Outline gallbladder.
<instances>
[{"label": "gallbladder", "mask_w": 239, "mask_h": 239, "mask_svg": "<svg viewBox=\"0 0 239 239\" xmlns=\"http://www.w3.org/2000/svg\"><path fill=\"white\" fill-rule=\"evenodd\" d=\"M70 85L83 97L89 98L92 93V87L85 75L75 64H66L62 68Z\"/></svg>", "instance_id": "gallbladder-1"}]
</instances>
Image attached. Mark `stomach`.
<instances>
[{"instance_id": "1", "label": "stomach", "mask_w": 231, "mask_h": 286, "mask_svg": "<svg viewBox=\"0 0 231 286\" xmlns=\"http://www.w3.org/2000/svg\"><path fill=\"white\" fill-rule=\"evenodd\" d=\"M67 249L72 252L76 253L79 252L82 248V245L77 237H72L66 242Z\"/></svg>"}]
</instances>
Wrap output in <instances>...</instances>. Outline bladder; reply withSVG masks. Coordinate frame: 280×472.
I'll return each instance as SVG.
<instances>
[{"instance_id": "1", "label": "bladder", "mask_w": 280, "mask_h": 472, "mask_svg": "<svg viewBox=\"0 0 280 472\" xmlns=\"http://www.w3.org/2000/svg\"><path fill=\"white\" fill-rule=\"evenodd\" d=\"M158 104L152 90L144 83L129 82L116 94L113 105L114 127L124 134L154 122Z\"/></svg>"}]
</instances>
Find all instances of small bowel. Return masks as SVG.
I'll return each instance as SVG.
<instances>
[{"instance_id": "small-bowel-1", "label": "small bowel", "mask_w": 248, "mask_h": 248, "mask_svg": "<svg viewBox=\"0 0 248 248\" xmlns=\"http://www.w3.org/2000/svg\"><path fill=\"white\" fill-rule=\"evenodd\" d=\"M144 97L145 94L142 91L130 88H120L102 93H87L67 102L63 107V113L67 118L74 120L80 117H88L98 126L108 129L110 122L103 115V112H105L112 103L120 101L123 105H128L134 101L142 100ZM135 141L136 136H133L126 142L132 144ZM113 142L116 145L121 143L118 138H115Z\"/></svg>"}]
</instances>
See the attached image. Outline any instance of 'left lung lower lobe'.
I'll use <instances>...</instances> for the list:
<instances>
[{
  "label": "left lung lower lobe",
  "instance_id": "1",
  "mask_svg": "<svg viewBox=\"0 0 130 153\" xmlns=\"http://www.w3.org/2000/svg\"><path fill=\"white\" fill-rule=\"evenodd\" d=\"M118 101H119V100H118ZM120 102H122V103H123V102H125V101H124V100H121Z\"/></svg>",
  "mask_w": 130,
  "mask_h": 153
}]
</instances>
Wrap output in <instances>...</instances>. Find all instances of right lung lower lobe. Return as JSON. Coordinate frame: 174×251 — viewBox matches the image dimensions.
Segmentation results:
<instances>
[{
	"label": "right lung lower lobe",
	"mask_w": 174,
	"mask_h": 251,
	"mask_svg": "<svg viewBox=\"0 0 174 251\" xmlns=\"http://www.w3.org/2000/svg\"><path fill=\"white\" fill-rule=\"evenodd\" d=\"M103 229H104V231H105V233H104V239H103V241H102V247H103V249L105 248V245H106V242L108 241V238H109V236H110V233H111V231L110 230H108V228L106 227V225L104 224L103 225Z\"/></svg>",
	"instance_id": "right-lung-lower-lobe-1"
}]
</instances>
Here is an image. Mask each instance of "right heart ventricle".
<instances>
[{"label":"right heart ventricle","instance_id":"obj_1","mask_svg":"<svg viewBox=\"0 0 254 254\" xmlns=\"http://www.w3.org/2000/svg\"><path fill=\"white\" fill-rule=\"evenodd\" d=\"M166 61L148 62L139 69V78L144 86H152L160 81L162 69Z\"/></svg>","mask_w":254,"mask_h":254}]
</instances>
___
#### [WRITTEN TASK]
Turn every line from the one containing "Here is an image." through the last line of the rows above, both ends included, into a Markdown table. Use the columns No. and Line, number the lines in order, and skip any blank lines.

#### [REPLY TO THE EXERCISE]
| No. | Line |
|---|---|
| 1 | Here is an image. Mask each instance of "right heart ventricle". |
| 2 | <instances> |
| 3 | [{"label":"right heart ventricle","instance_id":"obj_1","mask_svg":"<svg viewBox=\"0 0 254 254\" xmlns=\"http://www.w3.org/2000/svg\"><path fill=\"white\" fill-rule=\"evenodd\" d=\"M166 61L148 62L139 69V78L144 86H152L160 81L162 69Z\"/></svg>","mask_w":254,"mask_h":254}] |
| 4 | </instances> |